Evaluation of primary radiation damage cross sections with uncertainties for charged particles

Abstract

Radiation damage is an important challenge for materials employed in strong irradiation environments, such as nuclear reactors and accelerators. The radiation damage is often quantified by the primary radiation damage with the unit of displacement per atom (dpa). To more accurately estimate the displacement damage, the athermal recombination-corrected (arc)-dpa model has been proposed by adding an efficiency function in the standard Norgett-Robinson-Torrens (NRT)-dpa model. Since the arc-dpa model is proposed based on pure atomistic simulations, the present work determines and validates the model parameters against experimental data of proton, deuteron, and alpha-particle irradiation for 13 materials.
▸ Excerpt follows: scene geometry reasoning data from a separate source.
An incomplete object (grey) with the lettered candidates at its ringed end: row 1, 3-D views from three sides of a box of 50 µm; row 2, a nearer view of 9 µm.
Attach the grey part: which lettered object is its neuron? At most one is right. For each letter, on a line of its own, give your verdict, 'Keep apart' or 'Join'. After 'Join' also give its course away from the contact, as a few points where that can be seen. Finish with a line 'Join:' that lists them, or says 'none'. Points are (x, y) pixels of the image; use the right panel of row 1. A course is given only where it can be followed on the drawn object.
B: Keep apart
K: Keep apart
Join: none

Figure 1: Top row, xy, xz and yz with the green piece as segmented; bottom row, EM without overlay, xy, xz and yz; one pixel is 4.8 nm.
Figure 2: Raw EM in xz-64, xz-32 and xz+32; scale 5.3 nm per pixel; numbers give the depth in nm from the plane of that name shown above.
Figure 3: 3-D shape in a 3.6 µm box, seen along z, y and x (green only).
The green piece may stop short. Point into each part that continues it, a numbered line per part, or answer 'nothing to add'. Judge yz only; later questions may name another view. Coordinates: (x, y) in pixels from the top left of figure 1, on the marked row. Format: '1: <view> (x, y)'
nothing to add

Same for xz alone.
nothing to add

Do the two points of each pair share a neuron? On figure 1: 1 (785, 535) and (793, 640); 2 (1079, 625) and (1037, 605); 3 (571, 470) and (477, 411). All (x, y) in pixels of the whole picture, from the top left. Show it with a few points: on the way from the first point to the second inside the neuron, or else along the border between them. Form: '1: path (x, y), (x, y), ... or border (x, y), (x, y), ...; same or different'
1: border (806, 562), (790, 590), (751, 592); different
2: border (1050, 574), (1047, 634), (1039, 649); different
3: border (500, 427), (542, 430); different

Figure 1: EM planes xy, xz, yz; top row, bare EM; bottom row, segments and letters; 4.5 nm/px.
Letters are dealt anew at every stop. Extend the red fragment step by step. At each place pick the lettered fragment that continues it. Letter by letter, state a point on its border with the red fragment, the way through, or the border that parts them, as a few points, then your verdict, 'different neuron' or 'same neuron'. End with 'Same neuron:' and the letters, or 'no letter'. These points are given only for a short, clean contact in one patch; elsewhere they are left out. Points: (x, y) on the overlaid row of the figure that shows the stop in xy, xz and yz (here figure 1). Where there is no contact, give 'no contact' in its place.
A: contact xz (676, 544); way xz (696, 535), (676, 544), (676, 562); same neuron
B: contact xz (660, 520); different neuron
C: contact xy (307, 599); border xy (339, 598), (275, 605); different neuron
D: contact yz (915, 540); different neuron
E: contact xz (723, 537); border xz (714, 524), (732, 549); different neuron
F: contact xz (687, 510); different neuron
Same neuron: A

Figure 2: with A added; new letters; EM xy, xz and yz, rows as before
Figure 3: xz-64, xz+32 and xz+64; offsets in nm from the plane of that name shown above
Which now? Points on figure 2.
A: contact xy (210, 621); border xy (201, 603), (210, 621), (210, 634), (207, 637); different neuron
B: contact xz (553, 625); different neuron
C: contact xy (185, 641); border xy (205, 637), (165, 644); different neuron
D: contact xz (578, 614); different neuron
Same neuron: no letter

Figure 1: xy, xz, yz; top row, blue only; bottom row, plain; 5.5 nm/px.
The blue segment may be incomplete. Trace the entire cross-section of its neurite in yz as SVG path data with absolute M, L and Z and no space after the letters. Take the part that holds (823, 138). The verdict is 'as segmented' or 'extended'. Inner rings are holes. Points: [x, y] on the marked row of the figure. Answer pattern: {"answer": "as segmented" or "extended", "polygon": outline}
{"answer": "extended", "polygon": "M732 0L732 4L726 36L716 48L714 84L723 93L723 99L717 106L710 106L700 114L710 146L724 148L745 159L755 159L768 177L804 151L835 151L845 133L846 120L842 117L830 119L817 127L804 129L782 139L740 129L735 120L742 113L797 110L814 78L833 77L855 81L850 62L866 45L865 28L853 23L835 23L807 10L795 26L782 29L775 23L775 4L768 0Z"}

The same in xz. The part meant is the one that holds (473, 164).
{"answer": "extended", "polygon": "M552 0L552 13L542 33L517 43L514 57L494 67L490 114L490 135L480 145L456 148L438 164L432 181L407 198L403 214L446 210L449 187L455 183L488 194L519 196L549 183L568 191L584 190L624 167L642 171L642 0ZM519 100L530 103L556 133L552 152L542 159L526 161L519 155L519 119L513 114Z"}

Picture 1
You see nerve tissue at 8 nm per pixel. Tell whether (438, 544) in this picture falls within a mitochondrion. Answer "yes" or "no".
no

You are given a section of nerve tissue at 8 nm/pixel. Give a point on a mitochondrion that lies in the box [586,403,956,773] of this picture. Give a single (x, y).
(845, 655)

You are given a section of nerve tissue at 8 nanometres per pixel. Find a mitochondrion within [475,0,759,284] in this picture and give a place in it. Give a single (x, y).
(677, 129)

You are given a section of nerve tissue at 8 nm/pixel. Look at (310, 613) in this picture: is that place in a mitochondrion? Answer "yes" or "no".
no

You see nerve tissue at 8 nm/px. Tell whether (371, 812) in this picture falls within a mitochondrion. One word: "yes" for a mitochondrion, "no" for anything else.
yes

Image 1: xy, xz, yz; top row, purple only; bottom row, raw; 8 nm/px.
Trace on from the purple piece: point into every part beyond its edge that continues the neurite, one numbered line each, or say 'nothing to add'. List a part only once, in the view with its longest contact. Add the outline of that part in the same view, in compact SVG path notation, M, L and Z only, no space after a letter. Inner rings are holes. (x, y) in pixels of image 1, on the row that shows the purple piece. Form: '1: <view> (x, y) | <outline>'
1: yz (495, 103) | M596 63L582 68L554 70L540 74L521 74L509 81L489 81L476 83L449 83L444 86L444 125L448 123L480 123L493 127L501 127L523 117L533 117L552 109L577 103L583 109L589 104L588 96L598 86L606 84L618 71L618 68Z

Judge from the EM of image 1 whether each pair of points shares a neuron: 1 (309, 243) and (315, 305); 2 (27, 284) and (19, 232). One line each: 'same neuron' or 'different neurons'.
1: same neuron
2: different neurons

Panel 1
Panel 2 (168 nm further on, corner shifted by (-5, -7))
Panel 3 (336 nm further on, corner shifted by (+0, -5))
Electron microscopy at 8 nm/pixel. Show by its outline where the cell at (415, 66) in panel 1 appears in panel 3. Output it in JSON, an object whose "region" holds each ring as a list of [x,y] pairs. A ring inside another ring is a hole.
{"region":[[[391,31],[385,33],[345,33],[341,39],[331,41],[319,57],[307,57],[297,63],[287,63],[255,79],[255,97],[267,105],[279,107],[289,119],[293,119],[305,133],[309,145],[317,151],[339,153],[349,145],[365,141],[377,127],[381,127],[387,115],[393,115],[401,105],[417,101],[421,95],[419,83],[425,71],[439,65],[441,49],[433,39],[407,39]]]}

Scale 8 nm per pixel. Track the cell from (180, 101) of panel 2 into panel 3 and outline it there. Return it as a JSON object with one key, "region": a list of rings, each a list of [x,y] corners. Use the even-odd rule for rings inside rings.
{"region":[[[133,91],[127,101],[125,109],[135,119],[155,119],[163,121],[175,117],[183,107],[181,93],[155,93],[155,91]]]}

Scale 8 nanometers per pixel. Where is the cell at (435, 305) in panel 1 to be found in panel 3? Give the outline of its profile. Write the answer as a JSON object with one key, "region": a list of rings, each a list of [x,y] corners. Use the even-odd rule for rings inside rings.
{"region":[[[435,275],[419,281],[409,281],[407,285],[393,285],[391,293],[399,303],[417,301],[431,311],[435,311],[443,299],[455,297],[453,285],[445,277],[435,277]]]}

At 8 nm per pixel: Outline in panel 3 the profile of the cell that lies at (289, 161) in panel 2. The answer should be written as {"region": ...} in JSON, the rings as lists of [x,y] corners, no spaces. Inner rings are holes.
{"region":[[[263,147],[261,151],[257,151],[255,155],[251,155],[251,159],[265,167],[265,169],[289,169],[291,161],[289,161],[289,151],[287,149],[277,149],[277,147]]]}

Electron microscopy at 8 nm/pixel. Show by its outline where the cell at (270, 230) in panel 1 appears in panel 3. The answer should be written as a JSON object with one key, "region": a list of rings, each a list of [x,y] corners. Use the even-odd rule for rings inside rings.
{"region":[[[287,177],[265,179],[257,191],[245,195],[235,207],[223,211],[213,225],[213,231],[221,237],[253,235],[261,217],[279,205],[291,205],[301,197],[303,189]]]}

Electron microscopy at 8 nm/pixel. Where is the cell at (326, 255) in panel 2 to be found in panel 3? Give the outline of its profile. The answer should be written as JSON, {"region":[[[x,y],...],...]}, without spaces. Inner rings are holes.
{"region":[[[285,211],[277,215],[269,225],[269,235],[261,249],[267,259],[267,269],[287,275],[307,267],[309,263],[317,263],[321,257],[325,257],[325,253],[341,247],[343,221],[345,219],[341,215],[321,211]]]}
Besides the optimized values, the 1σ reasonable regions are determined for the model parameters. The corresponding dpa cross sections and the propagated uncertainties are in good agreement with the experimental data for 12 materials, while either experimental measurements or the current arc-dpa model is questionable for Ta. The experimentally validated arc-dpa model parameters can be used in other applications. It is noticeable that the distribution of the damage cross section is not necessarily Gaussian, or even not symmetrical. Thus, both the positive and negative deviations are determined. Moreover, the complete correlation matrices of dpa cross sections are also determined for further uncertainty estimation of displacement damage.